And perhaps when a man realizes his own worth and delivers enough of those fuck yous, he can start to move past that righteous indignation and into the complete dismissiveness you deserve. Perhaps he will start to remove unhealthy people from his life as easily as, say, I can remove you from the comments to my videos.
Now, have I ever been hurt by a woman? Well, yes I have. Many times. Sometimes a little hurt, sometimes to devastating effect. Do those past hurts drive what I do now? Well, not in the way that borderfems like to fantasize. I don’t have a single ex-girlfriend or ex-wife that I feel any animosity toward at all. No ill wishes, no lingering resentments, no baggage that I need to make another woman pay for. I honestly wish all of them well.
I got there by expressing the anger, by honoring both my wounds and my worth, and by moving on. That happens on my schedule and no one else’s, least of all some borderline woman who has a bug up her ass about anyone speaking the truth.

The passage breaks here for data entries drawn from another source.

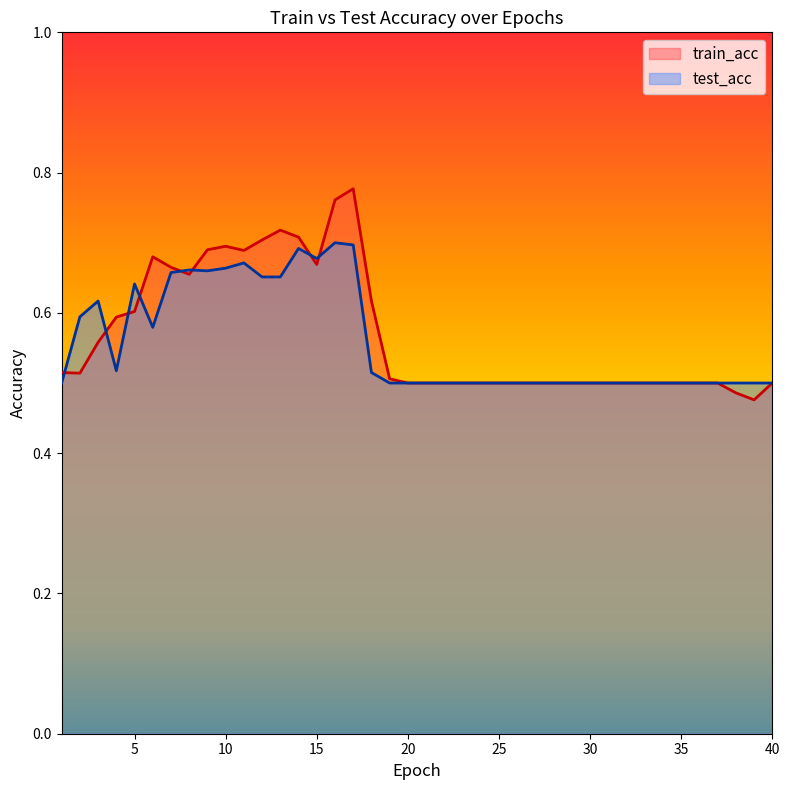

At which category is the sum across all series the highest?

17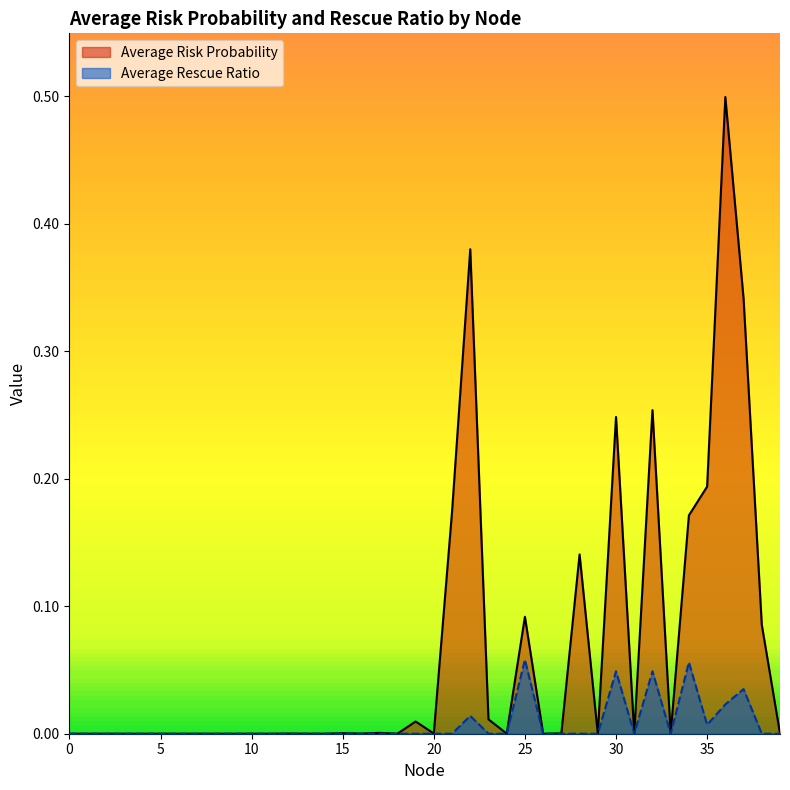

Is it true that Average Rescue Ratio equals 0.0 at 37?

False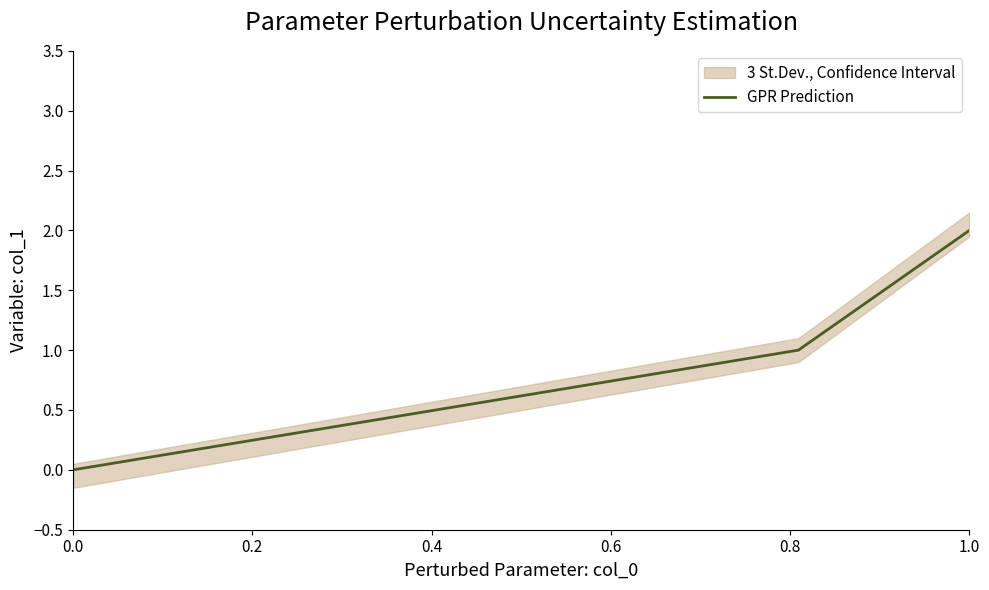

Is it true that GPR Prediction equals -1 at 0.0?

False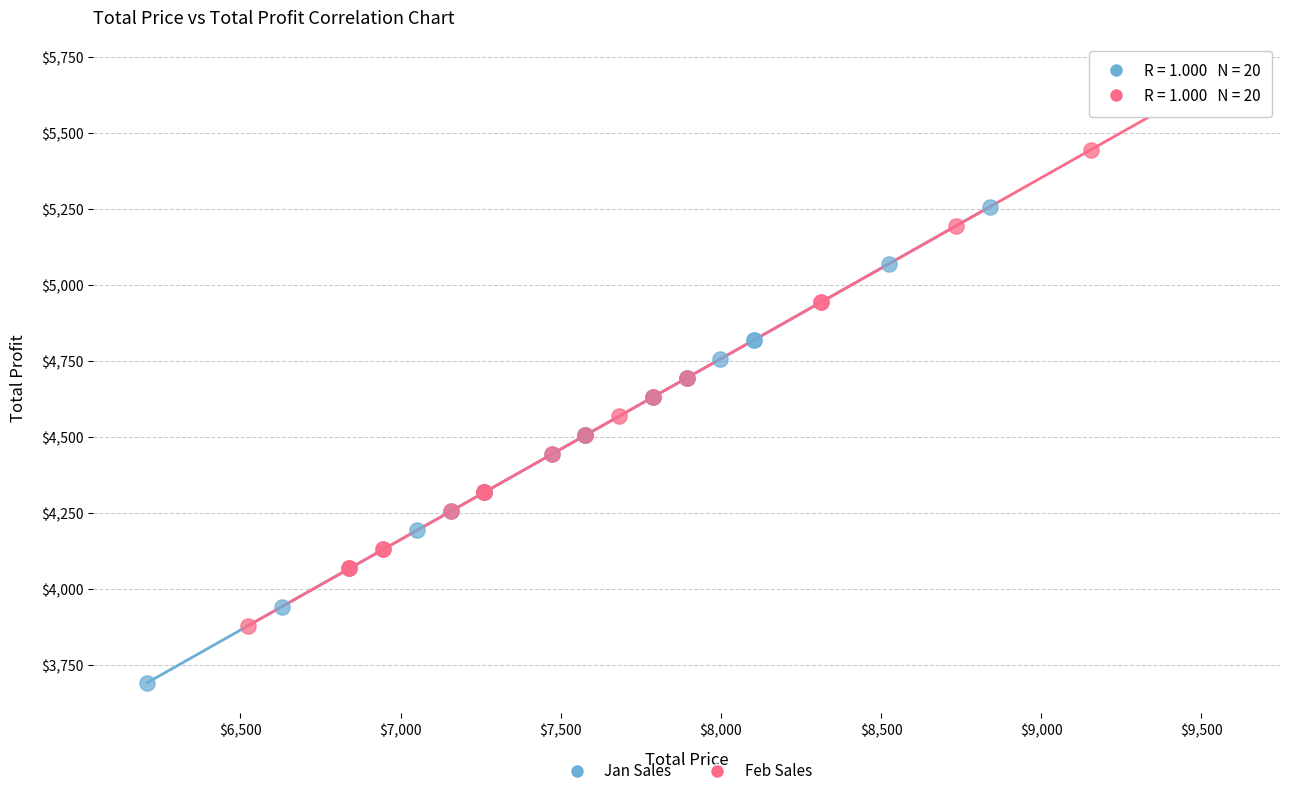

Which series contains the highest Y value?

Feb Sales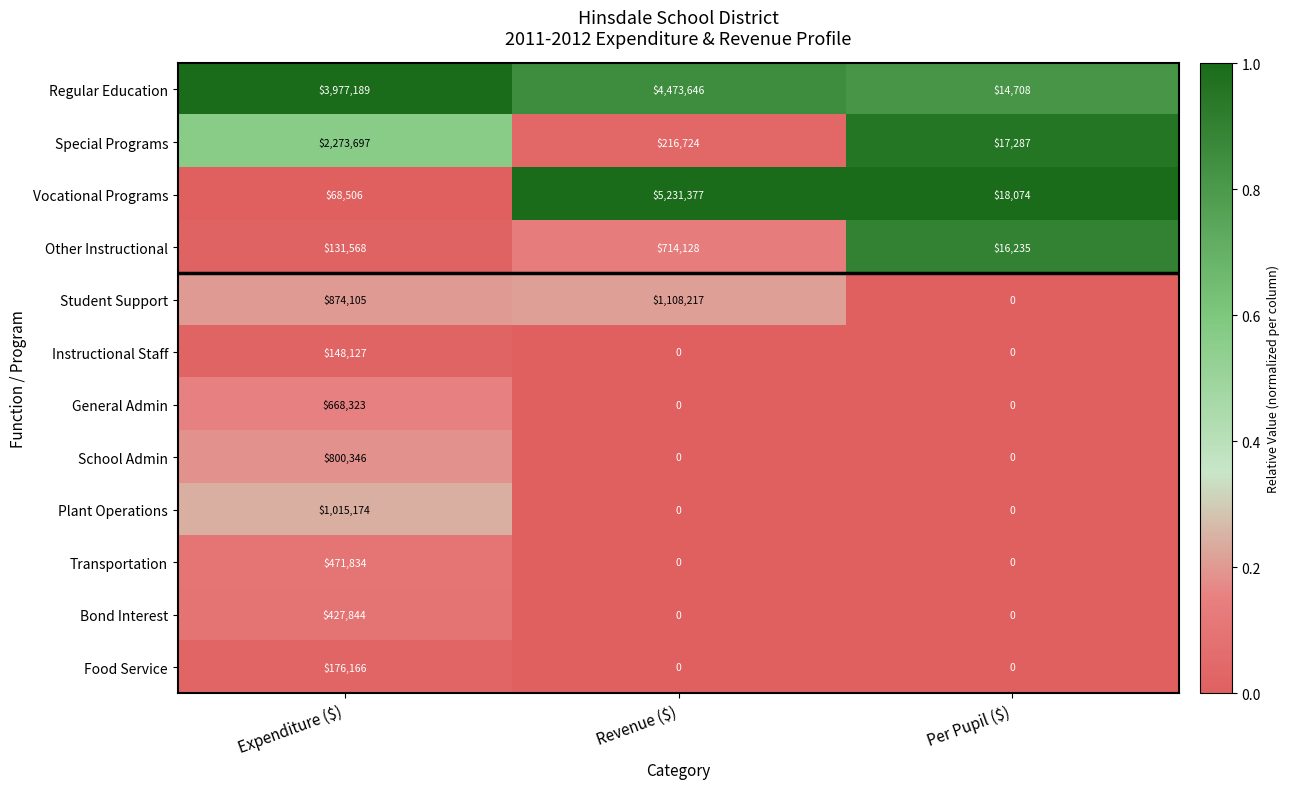

Between Expenditure ($) and Per Pupil ($), which series saw the biggest shift?

Regular Education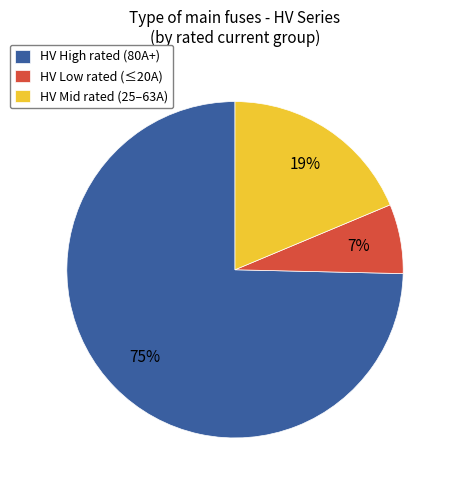

To the nearest percent, what percentage of the pie is HV Low rated (≤20A)?

7%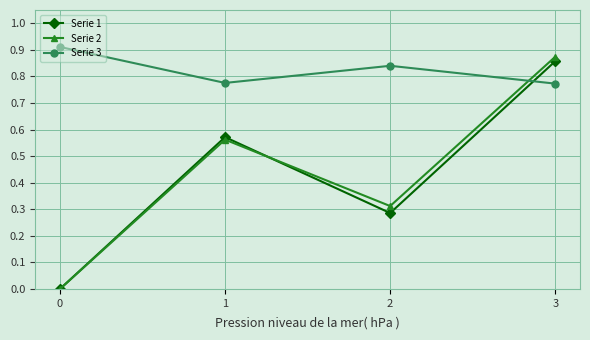

At which category is the sum across all series the highest?

3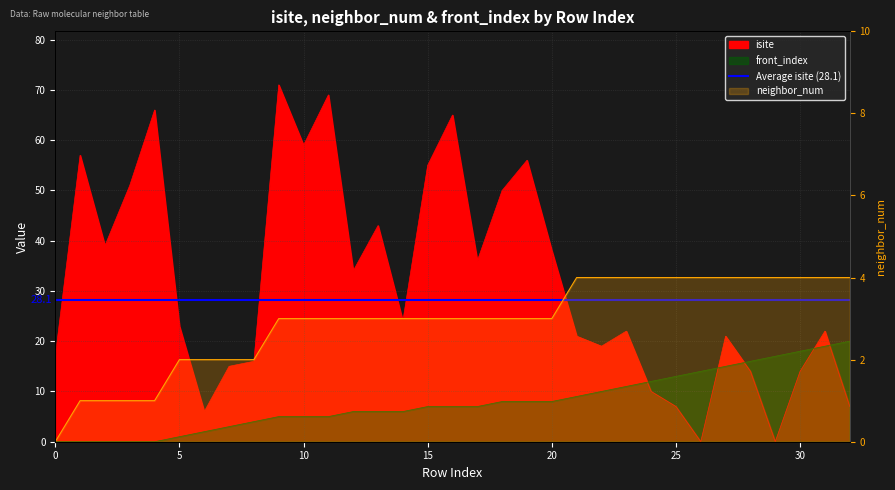

Which series ends up on top after the final intersection of front_index and isite?

front_index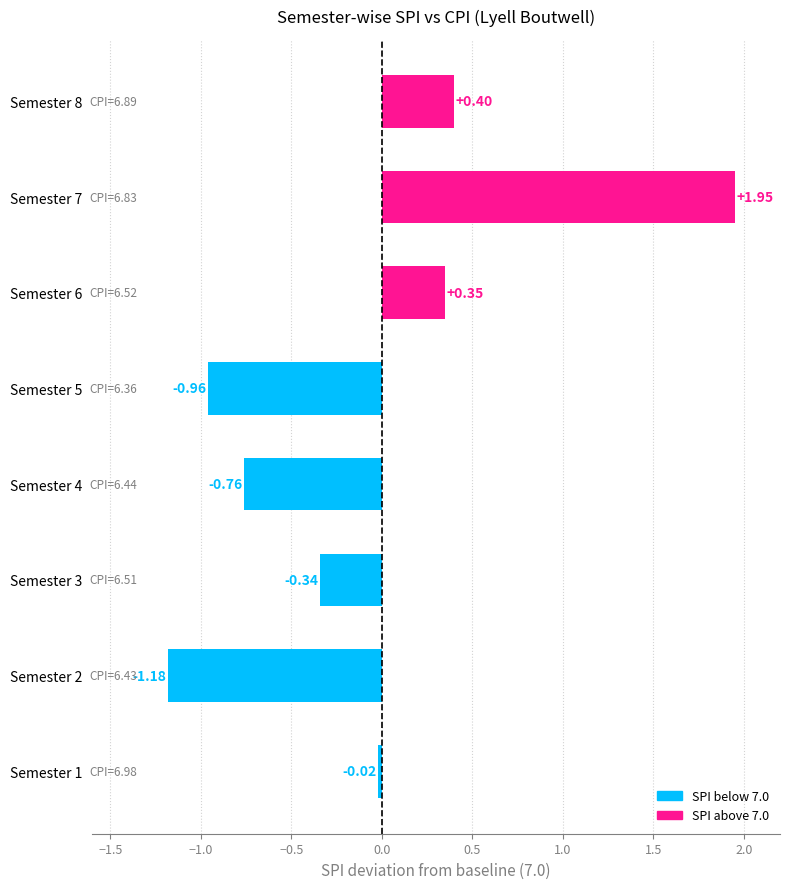

List the labels in order of value, largest first.

Semester 7, Semester 8, Semester 6, Semester 1, Semester 3, Semester 4, Semester 5, Semester 2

I do indeed encourage men to consider the cost of their anger, but I am not stupid enough to dishonor what they feel. Take that back, I am not insensitive enough to do that, which I think is pretty good in a world in which men’s anger and pain are a matter of ridicule. And that brings me to why I vow to remove the comments of borderfems, narcissistic, childish women, and yes, condescending, ignorant men who fully represent half of the collective mental illness in this culture that walks the ill-fated path trying to shape men into useful zombies.
My message to red pill men is simple. Anger can be destructive, but seldom as destructive as anger and pain that is denied expression. Anger denied is a pressure cooker. It’s an explosion of violence waiting in the shadows. It’s a man drowning in a bottle. It’s a line of track marks down a man’s arm. It’s a loaded gun pointed at a man’s head in his desperation. There are limits on how anger should be expressed consistent with good mental health, but the time, place and form of that expression is in your hands and no one else’s.
Yet the world around you, for countless generations, has fine-tuned a thousand ways to wrest that control from your capable hands. The most common and most effective weapon used is shame. When you express your anger, which is really expressing your pain, men and women alike will come out of the shadows to send you messages like, “you were just hurt by a woman,” the subtext being that you are weak and unmanly, that if you were what a man is supposed to be, you would not feel this pain, this rage.
It’s a sick game played by very, very sick people who do not deserve space in your head or a place in your life. Ignore them and find a better class of people with which to share your life. Even if all you have is the comment sections here or in other venues on the internet, let it rip. Never let anyone tell you that you don’t matter.
Never let them tell you not to feel.